L’incredibile leggerezza dell’impasto: 5 pizze di Franco Pepe

Non smette mai di stupire Franco Pepe. Pietra miliare della proposta gastronomica di Identità Golose Milano fin dai primi passi – trovate le sue proposte tutti i giorni a pranzo, insieme al menu à la carte con i piatti firmati da Andrea Ribaldone ed Edoardo Traverso – è sempre un ospite apprezzato all’hub di gastronomia internazionale di via Romagnosi, che diventa il suo punto di appoggio milanese per far scoprire al pubblico le sue novità.

Due serate da tutto esaurito a Identità Golose Milano

Due serate da tutto esaurito a Identità Golose Milano

E questa volta ci ha deliziato con 5 specialità mai proposte nella carta dell’hub. «Le mie pizze sono in continua rotazione e ho voluto portare alcune idee mai fatte assaggiare nel capoluogo lombardo, in modo che i golosi milanesi siano sempre “aggiornati” – spiega Franco Pepe -. Non posso pensare a un viaggio a Milano senza fermarmi qui: questa magnifica location è anche la mia casa. Ho sposato questo ambizioso progetto fin dall’inizio e sono contento che le mie pizze possano essere alla portate della clientela milanese, grazie alle mani e al team di cucina di Identità Golose Milano, che riproducono le proposte con la stessa identica qualità che offriamo a Caiazzo».

ESERCIZI:
(1) Elenca tutte le persone chiamate per nome e cognome nel testo sulle pizze di Franco Pepe.
(2) Trascrivi dal testo sulle pizze di Franco Pepe il passo che comincia con le parole "L’incredibile leggerezza dell’impasto: 5" e termina con "le sue novità.".

MATERIALE FORNITO:
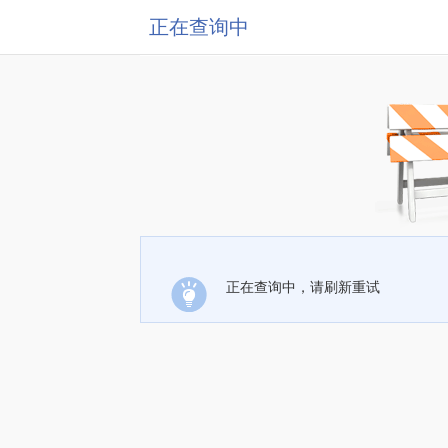
正在查询中
正在查询中，请刷新重试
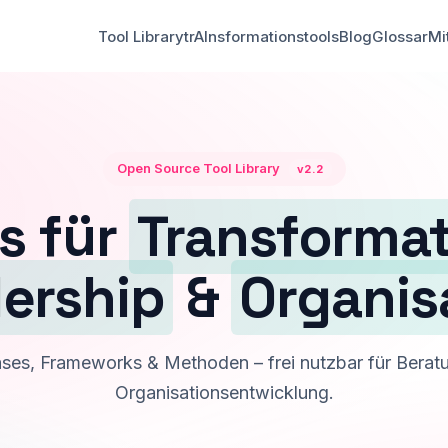
Tool Library
trAInsformationstools
Blog
Glossar
Mi
Open Source Tool Library
v2.2
s für
Transforma
ership
&
Organis
ases, Frameworks & Methoden – frei nutzbar für Beratu
Organisationsentwicklung.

SOLUZIONI PER NUMERO:
(1) Franco Pepe, Andrea Ribaldone, Edoardo Traverso

(2)
L’incredibile leggerezza dell’impasto: 5 pizze di Franco Pepe

Non smette mai di stupire Franco Pepe. Pietra miliare della proposta gastronomica di Identità Golose Milano fin dai primi passi – trovate le sue proposte tutti i giorni a pranzo, insieme al menu à la carte con i piatti firmati da Andrea Ribaldone ed Edoardo Traverso – è sempre un ospite apprezzato all’hub di gastronomia internazionale di via Romagnosi, che diventa il suo punto di appoggio milanese per far scoprire al pubblico le sue novità.